Buradan anlaşıldığı gibi, Devlet paralı veya parasız^olarak bazı
vatandaşlara iskânları için arazinin mülkiyetini devretmektedir, devir en büyük
mülkiye âmirinin belgeleri imzalaması ile tamamlanmaktadır; mülkiyet hakkı
intikal etmekte; tapuya tescil işlemi mülkiyet hakkını kurucu değil; bildirici
nitelik taşımaktadır.
4753 sayılı Kanunun yürürlükten kaldırılması veya herhangi başka
nedenlerle bu arazilerin tevzi defterlerinin işlemleri tamamlanamamış olanları
(daha önce inceleme yapılarak dağıtım işlemi reddedilmiş olanlar değil! Bkz.
Özmen, İ. Çorbalı, H. 3402 sayılı Kadastro Kanunu şerhi, 1988 Ankara, S. 1075)
Başka şart aranmaksızın hak sahipleri adına tesbit ve tescil olunacaktır, (3402
sayılı Kadastro Kanunu, madde 45, III).
Madde iskân için dağıtılan toprakları "Orman sınırları içinde
kalan ve "Orman dışına çıkarılan" topraklar olarak ayırdığından,
Anayasaya aykırılık sorunu bu ayrıma uyularak incelenecektir.
A) Orman sınırları içinde kalan iskân için dağıtılmış alanlar.
Orman içinde bulunup, henüz tahdit işlemi yapılmamış alanlar iskân
için verilmiş olabilir. Bu yerler kural olarak orman sayılmaz. Zira Devlet
iskân için seçtiği araziyi mevzuat gereği, orman sayılmayan yerden vermekle
yükümlüdür. Bu araziyi iskân için Devlet'ten temellük edenin de orman içinde
olmakla beraber, orman sayılmayan alandan seçilerek kendisine verildiğini
farzetmeye hakkı vardır. Nitekim:
a) 6831 sayılı Orman Kanununun 22.5.1987 tarih ve 3373 sayılı
Kanunla değişik 1. maddesinin (F) bendi "Orman sınırları içinde veya
bitişiğinde tapulu özel mülkiyette bulunan ve tarım arazisi olarak kullanılan
dağınık veya yer yer küme ve sıra halindeki her nevi ağaç ve ağaççıklarla
örtülü yerlerin ..." orman sayılmayacağını hükme bağlamıştır.

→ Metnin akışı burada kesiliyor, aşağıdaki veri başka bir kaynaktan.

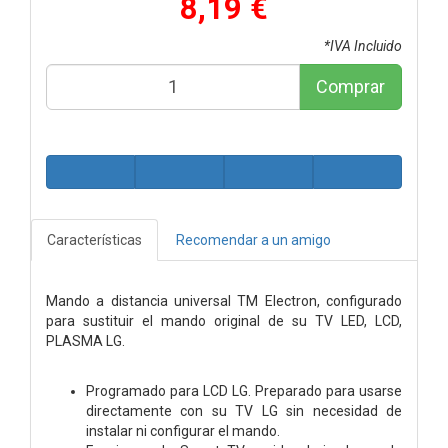
8,19 €
*IVA Incluido
Comprar
Características
Recomendar a un amigo
Mando a distancia universal TM Electron, configurado
para sustituir el mando original de su TV LED, LCD,
PLASMA LG.
Programado para LCD LG. Preparado para usarse
directamente con su TV LG sin necesidad de
instalar ni configurar el mando.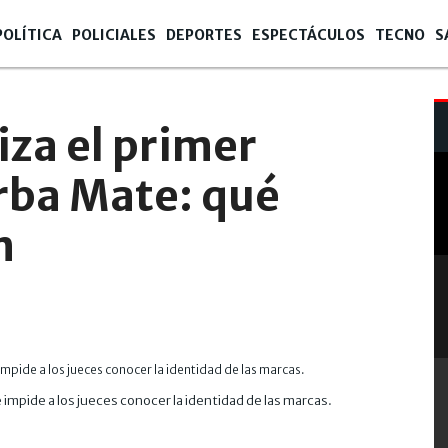
POLÍTICA
POLICIALES
DEPORTES
ESPECTÁCULOS
TECNO
S
za el primer
rba Mate: qué
n
impide a los jueces conocer la identidad de las marcas.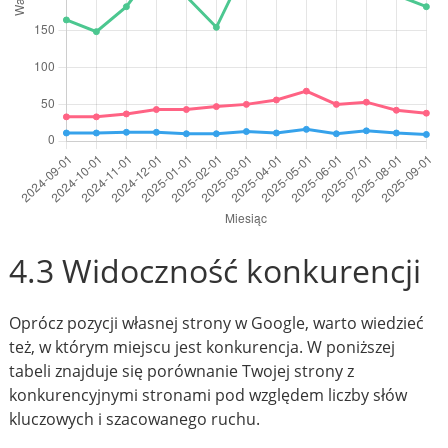
4.3 Widoczność konkurencji
Oprócz pozycji własnej strony w Google, warto wiedzieć
też, w którym miejscu jest konkurencja. W poniższej
tabeli znajduje się porównanie Twojej strony z
konkurencyjnymi stronami pod względem liczby słów
kluczowych i szacowanego ruchu.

b) 26.1.1939 tarih, 3573 sayılı Zeytinciliğin ıslahı ve
yabanilerin aşılattırılması hakkında kanun Devlet ormanları içinde veya dışında
bulunan yabani zeytinliklerin tesbit ve ilanından sonra, ilgilisinin imar etmek
üzere başvurusu üzerine, aşılayacağı miktar kendine verilir ve bu alanlar orman
kavramı dışında kalır, madde 1-4. ve 6831 sayılı Orman Kanunu, madde l
(23.9.1983 tarih, 2896 S. Kanunun 1. maddesi ile değişik).

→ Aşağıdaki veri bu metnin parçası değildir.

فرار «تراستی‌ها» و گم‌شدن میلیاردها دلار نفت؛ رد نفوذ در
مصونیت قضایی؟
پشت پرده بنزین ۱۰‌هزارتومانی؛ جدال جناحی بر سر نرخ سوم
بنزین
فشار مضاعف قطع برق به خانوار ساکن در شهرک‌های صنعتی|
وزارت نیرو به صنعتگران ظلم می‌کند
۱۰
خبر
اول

c) Bu kanun hükümlerinin sakız ve nevileriyle harnupluklara da
uygulanacağına dair 9.7.1956 tarih ve 6777 sayılı Kanun da orman içindeki bu tür
arazilerin orman kavramı dışına çıkarılmasını âmir bulunmaktadır. (Ayrıca
23.9.1983 tarih ve 2896 sayılı Kanunun 1. maddesi ile değişik 6831 sayılı Orman
Kanunu 1/I).
d) Yine, iskân ve dağıtım için yetkili komisyonlarca orman içinde
fakat orman sayılmayan alanlar da tesbit edilmiş olabilir.

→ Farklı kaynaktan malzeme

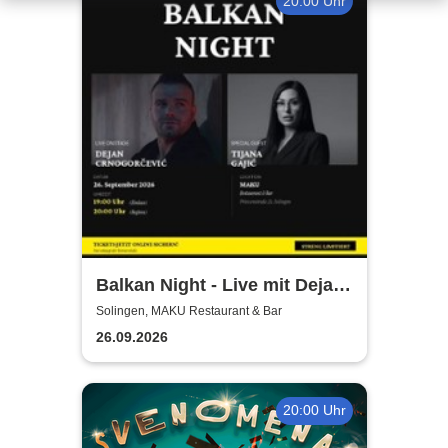
20:00 Uhr
Balkan Night - Live mit Dejan
Crnogorevi & Tijana Gaji
Solingen, MAKU Restaurant & Bar
26.09.2026
20:00 Uhr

e) Hatta, 6830 sayılı Kanunun 5.6.1986 tarih, 3302 sayılı Kanunla
değişik 11. maddesine göre orman sınırları içinde kalmış tapulu yerlerin
malikleri on yıl içinde dava açarak haklarını arayabilirler ve dava sonunda orman
içinde orman sayılmadığı mahkeme hükmüyle kesinleşen yerler kendilerine geri
verilebilir.
Bu suretle, orman içinde, orman sayılmayan yerler iskân için
vatandaşlara Devlet eliyle verilmiş olabilir. 3402 sayılı Kadastro Kanununun
45. madde III. fıkrası hükmüne göre bir bölgede kadastro uygulaması yapılırken
orman içinde bulunan fakat orman sayılmayan, iskân için verilmiş böyle bir
yerin tapuya malik adına tescilinden önceki işlemlerin tamamlanmamış olsa bile,
başka şart 'aranmadan tescili:
aa) Anayasanın 44. maddesine aykırı olamaz. Bu madde, "Devlet
toprağın verimli olarak işletilmesini korumak ve geliştirmek, erozyonla
kaybedilmesini önlemek .... amacıyla gerekli tedbirleri alır" demektedir.
Orman içindeki bu tür araziler gerek 21.6.1934 tarihinde yürürlüğe girmiş olan
iskân kanunu hükümlerine, gerekse bazı borçlanma kanunları ve yönetmeliklerine
göre 60-70 yıldan beri iskân için Devlet tarafından vatandaşa dağıtılarak
gelinmiştir. Bu araziler büyük bir ihtimalle sahiplerinin yatırımlarıyla üretim
yapacak hale getirilmiş, üzerinde çeşitli tesisler kurulmuş ve buralarda
toplumsal bir hayat doğmuştur. 1982 Anayasasının 44. maddesinin toprakların
verimliliğini koruma, erozyonu önleme görevini verdiği Devlet'in, altmış yıldan
beri kendi eliyle iskân için dağıttığı orman içinde fakat orman sayılmayan
yerlerin "erozyona karşı ne gibi tedbirler alındığı bilinmediği için"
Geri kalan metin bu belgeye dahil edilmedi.